_Exercise_
The answer should contain each record below, repeated exactly.

━━━━━ Entries shown ━━━━━

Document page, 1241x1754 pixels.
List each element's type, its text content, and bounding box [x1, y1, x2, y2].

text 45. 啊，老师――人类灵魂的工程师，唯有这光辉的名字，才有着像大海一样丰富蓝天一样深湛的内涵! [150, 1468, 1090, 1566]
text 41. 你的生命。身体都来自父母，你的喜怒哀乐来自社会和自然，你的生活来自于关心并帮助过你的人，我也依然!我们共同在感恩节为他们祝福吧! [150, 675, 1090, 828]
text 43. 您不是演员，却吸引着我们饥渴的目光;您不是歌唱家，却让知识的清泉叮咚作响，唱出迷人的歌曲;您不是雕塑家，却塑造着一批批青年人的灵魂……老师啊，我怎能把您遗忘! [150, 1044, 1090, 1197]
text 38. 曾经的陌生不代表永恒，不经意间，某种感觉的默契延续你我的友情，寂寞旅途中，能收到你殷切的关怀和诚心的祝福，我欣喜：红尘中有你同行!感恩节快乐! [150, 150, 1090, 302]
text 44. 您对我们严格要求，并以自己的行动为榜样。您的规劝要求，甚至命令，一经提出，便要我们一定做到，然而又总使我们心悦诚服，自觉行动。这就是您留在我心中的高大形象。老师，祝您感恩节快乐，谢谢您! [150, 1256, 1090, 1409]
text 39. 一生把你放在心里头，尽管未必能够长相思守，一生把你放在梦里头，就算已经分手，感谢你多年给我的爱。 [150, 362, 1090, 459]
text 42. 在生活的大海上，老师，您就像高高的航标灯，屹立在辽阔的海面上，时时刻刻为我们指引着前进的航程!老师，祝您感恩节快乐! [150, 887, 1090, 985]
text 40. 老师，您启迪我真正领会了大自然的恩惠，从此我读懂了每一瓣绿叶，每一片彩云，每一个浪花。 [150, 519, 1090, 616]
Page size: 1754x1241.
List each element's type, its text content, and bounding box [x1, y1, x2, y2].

━━━━━

_Reply_
Document page, 1241x1754 pixels.
List each element's type, its text content, and bounding box [x1, y1, x2, y2].

text 45. 啊，老师――人类灵魂的工程师，唯有这光辉的名字，才有着像大海一样丰富蓝天一样深湛的内涵! [150, 1468, 1090, 1566]
text 41. 你的生命。身体都来自父母，你的喜怒哀乐来自社会和自然，你的生活来自于关心并帮助过你的人，我也依然!我们共同在感恩节为他们祝福吧! [150, 675, 1090, 828]
text 43. 您不是演员，却吸引着我们饥渴的目光;您不是歌唱家，却让知识的清泉叮咚作响，唱出迷人的歌曲;您不是雕塑家，却塑造着一批批青年人的灵魂……老师啊，我怎能把您遗忘! [150, 1044, 1090, 1197]
text 38. 曾经的陌生不代表永恒，不经意间，某种感觉的默契延续你我的友情，寂寞旅途中，能收到你殷切的关怀和诚心的祝福，我欣喜：红尘中有你同行!感恩节快乐! [150, 150, 1090, 302]
text 44. 您对我们严格要求，并以自己的行动为榜样。您的规劝要求，甚至命令，一经提出，便要我们一定做到，然而又总使我们心悦诚服，自觉行动。这就是您留在我心中的高大形象。老师，祝您感恩节快乐，谢谢您! [150, 1256, 1090, 1409]
text 39. 一生把你放在心里头，尽管未必能够长相思守，一生把你放在梦里头，就算已经分手，感谢你多年给我的爱。 [150, 362, 1090, 459]
text 42. 在生活的大海上，老师，您就像高高的航标灯，屹立在辽阔的海面上，时时刻刻为我们指引着前进的航程!老师，祝您感恩节快乐! [150, 887, 1090, 985]
text 40. 老师，您启迪我真正领会了大自然的恩惠，从此我读懂了每一瓣绿叶，每一片彩云，每一个浪花。 [150, 519, 1090, 616]
Page size: 1754x1241.
List each element's type, its text content, and bounding box [x1, y1, x2, y2].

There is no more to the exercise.